임의로 지정한 토픽수가 5개일때에 통합과 각 플랫폼별 coherence는 어느수준일까

In [50]:
from gensim.models import CoherenceModel

co-occurrence기반 PMI를 사용하는 방식인 coherence='c_uci'적용시 아얘 다른 scale의 값이 나옴.

In [None]:
# # Compute Coherence Score
# coherence_model_lda = CoherenceModel(model=ldamodel, texts=token_doc, \
#                                      dictionary=dictionary, coherence='c_v')
# coherence_lda = coherence_model_lda.get_coherence()
# print('통합 Coherence Score: ', coherence_lda)

In [None]:
coherence_model_lda = CoherenceModel(model=ldamodel, texts=token_doc, \
                                     dictionary=dictionary, coherence='c_uci')
coherence_lda = coherence_model_lda.get_coherence()
print('통합 Coherence Score: ', coherence_lda)

In [None]:
coherence_model_lda_blog = CoherenceModel(model=ldamodel_blog, texts=token_doc_blog, \
                                     dictionary=dictionary_blog, coherence='c_uci')
coherence_lda_blog = coherence_model_lda_blog.get_coherence()
print('블로그 Coherence Score: ', coherence_lda_blog)

In [None]:
coherence_model_lda_insta = CoherenceModel(model=ldamodel_insta, texts=token_doc_insta, \
                                     dictionary=dictionary_insta, coherence='c_uci')
coherence_lda_insta = coherence_model_lda_insta.get_coherence()
print('인스타그램 Coherence Score: ', coherence_lda_insta)

In [None]:
coherence_model_lda_cafe = CoherenceModel(model=ldamodel_cafe, texts=token_doc_cafe, \
                                     dictionary=dictionary_cafe, coherence='c_uci')
coherence_lda_cafe = coherence_model_lda_cafe.get_coherence()
print('카페 Coherence Score: ', coherence_lda_cafe)

## 9. Hyperparameter 튜닝

더 빠른 implementation을 위해 multicore 버젼의 ldamodel인 LdaMulticore()을 사용한다. LdaMulticore도 기존 ldamodel()과 동일하다.

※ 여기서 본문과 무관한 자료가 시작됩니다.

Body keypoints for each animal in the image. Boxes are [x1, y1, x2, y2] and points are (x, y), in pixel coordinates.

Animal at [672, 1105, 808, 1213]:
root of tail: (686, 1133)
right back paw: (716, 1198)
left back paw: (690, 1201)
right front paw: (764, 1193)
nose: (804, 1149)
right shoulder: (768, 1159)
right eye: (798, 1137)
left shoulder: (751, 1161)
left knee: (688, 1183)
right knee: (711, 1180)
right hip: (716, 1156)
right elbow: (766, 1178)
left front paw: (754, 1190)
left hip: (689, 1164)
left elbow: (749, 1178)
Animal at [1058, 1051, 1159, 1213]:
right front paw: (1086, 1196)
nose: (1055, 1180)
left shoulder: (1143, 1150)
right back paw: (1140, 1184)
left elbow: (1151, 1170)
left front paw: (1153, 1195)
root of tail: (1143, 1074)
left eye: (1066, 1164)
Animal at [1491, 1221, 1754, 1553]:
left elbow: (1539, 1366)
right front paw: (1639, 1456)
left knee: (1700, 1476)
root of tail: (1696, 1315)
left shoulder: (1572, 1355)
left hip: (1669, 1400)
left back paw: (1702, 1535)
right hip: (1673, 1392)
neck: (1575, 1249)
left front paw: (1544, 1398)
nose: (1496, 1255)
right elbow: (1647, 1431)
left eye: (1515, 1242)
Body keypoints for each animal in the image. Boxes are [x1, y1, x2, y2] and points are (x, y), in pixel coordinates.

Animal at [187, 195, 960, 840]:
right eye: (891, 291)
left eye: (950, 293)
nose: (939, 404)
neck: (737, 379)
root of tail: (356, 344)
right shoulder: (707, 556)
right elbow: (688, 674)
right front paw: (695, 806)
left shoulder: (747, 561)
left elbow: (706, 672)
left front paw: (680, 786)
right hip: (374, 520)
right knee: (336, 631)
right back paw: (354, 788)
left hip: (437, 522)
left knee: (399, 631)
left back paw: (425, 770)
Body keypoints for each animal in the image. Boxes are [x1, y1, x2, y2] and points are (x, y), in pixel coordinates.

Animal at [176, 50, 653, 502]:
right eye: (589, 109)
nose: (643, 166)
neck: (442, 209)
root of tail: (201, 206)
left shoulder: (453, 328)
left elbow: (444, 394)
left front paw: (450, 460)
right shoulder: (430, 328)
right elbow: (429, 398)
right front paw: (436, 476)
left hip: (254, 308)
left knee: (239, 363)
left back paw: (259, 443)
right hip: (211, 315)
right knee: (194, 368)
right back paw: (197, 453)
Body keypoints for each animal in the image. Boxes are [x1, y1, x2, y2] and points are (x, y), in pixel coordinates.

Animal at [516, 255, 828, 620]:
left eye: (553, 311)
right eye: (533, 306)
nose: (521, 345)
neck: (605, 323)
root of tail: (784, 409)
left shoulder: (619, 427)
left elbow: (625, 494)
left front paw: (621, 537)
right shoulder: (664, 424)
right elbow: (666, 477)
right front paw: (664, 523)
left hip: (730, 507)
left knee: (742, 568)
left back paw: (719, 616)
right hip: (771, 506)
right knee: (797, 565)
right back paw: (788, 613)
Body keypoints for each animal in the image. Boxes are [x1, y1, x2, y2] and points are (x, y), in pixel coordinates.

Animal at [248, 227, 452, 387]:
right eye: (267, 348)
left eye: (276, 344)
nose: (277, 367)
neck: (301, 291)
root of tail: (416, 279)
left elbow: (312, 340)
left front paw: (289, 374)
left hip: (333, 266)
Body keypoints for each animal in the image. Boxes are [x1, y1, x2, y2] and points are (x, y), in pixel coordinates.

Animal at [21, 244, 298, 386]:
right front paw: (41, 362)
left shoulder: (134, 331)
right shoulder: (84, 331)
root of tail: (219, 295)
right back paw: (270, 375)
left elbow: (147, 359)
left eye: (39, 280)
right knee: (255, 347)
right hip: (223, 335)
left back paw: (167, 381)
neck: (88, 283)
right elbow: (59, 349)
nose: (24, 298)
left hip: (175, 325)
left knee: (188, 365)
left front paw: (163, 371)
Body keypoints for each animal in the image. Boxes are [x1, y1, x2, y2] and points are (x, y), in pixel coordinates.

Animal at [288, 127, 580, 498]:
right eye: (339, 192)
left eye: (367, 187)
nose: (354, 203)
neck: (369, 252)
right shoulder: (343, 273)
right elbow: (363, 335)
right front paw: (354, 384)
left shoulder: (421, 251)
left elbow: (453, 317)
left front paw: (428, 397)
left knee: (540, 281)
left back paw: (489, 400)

참고: https://radimrehurek.com/gensim/models/ldamodel.html , https://radimrehurek.com/gensim/models/ldamulticore.html#module-gensim.models.ldamulticore 

- Number of Topics (K)
- Dirichlet hyperparameter **alpha**: Document-Topic Density - document내의 topic concentration
- Dirichlet hyperparameter **beta**: Word-Topic Density - topic내의 word mixture가 다양한 정도

In [None]:
# coherence값을 계산하는 함수
def compute_coherence_values(corpus, dictionary, k, a, b, tokens):
    
    lda_model = gensim.models.LdaMulticore(corpus=corpus,
                                           id2word=dictionary,
                                           num_topics=k, 
                                           random_state=100,
                                           chunksize=100,
                                           passes=20,
                                           alpha=a,
                                           eta=b)
    
    coherence_model_lda = CoherenceModel(model=lda_model, texts=tokens, dictionary=dictionary, coherence='c_uci')
    
    return coherence_model_lda.get_coherence()

#### 통합

In [None]:
import numpy as np
import tqdm

grid = {}
grid['Validation_Set'] = {}

# Hyperparameter tuning range정의:

# Topics (k값) range
min_topics = 2
max_topics = 11
step_size = 1
topics_range = range(min_topics, max_topics, step_size)

# Alpha parameter
alpha = list(np.arange(0.01, 1, 0.3))
alpha.append('symmetric')
alpha.append('asymmetric')

# Beta parameter
beta = list(np.arange(0.01, 1, 0.3))
beta.append('symmetric')

# Validation sets
num_of_docs = len(corpus)
corpus_sets = [gensim.utils.ClippedCorpus(corpus, int(num_of_docs*0.75)), 
               corpus]

corpus_title = ['75% Corpus', '100% Corpus']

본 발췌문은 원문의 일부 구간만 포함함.